It’s one thing to find an occasional questionable ‘alternative medicine’ article in a dubious journal, quite another to learn that the same flakes have set up shop on your local hospital cancer ward. The latest edition of Skeptic magazine ($, Vol 21, No.4, 2016) points out how gong-banging and aromatherapy and suchlike nonsense is being welcomed into legitimate cancer wards…

“The most disturbing trend in cancer care is the ongoing infiltration of complementary and alternative medicines (CAMs) into otherwise legitimate cancer hospitals. As of 2016, every cancer hospital on the top of U.S. News & World Report’s list of America’s best either has its own CAM center or openly markets CAM services. Memorial Sloan Kettering’s Bendheim Integrative Medicine Center offers aromatherapy, Qi Gong, reflexology, hypnotherapy and a slew of other fantasy treatments. At Dana-Farber’s Zakim Center for Integrative Therapies, you can waste as much time and money as you like on Qi Gong, acupuncture, massage therapy, and Reiki. The UCLA Medical Center has a partnership with the Urban Zen Foundation (Reiki, essential oil therapy, and contemplative care/mindful awareness exercises). Not to be outdone, the stellar MD Anderson’s CAM center has Tai Chi, Tibetan meditation, group drumming, acupuncture, and “laughter for health.”

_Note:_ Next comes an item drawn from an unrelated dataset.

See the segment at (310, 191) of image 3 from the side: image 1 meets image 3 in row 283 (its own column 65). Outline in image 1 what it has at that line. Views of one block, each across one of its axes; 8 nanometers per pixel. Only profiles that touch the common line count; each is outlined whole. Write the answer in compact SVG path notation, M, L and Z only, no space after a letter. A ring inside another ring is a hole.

“This has led to some awkward advertising moments in which hospitals warn patients about the very treatments they now offer. Sloan Kettering’s Chief of Integrative Medicine Service boasts of having “studied, published, and lectured internationally” on “alternative therapies” for more than 25 years. The hospital itself advises its patients: “alternative regimens are unproved, expensive, and potentially harmful.”

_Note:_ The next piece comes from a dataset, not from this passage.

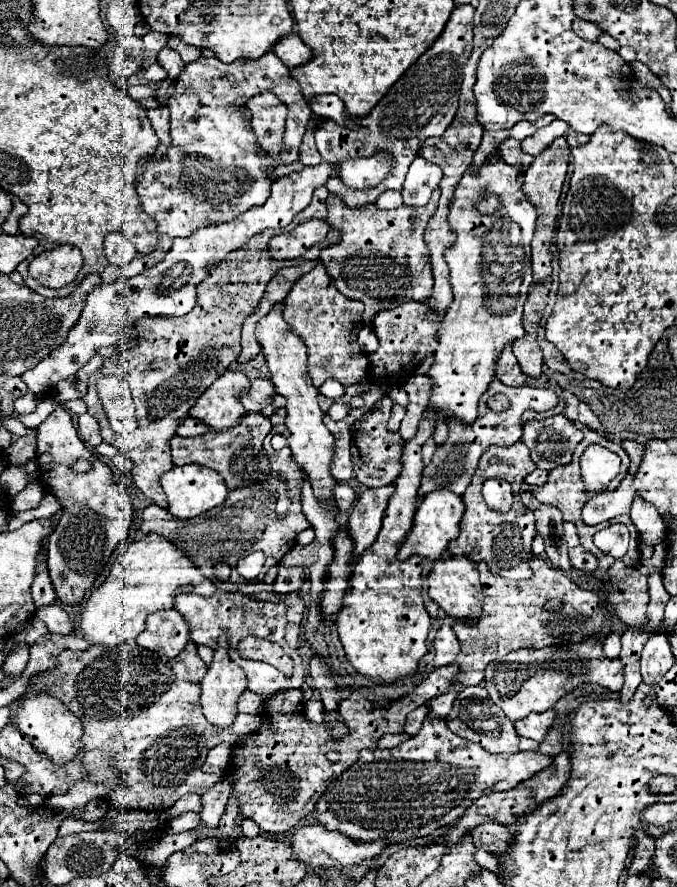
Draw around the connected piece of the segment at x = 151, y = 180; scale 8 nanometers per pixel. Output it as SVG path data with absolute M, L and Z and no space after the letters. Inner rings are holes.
M273 51L263 55L263 59L255 59L255 63L243 65L225 65L215 57L201 57L185 65L181 77L175 81L175 95L169 101L173 143L163 159L149 161L145 171L137 177L137 193L143 209L157 223L159 245L145 259L135 257L131 265L117 269L121 277L135 277L145 267L161 261L175 237L187 237L205 225L233 221L243 211L265 203L271 183L277 179L273 169L277 169L279 163L269 155L257 153L259 141L251 123L243 117L243 107L253 95L259 95L259 91L271 91L287 105L289 113L279 153L281 165L289 165L299 159L299 145L313 113L299 83Z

“… Medical expenses are still the leading cause of personal bankruptcies in the U.S. In dire circumstances, when one is not thinking with due lucidity, the temptation to turn to cheap alternatives that are bountiful outside of mainstream medicine can be irresistible. When legitimate hospitals host CAM services — by whatever name they choose to call them — they implicitly abet a shameful industry.”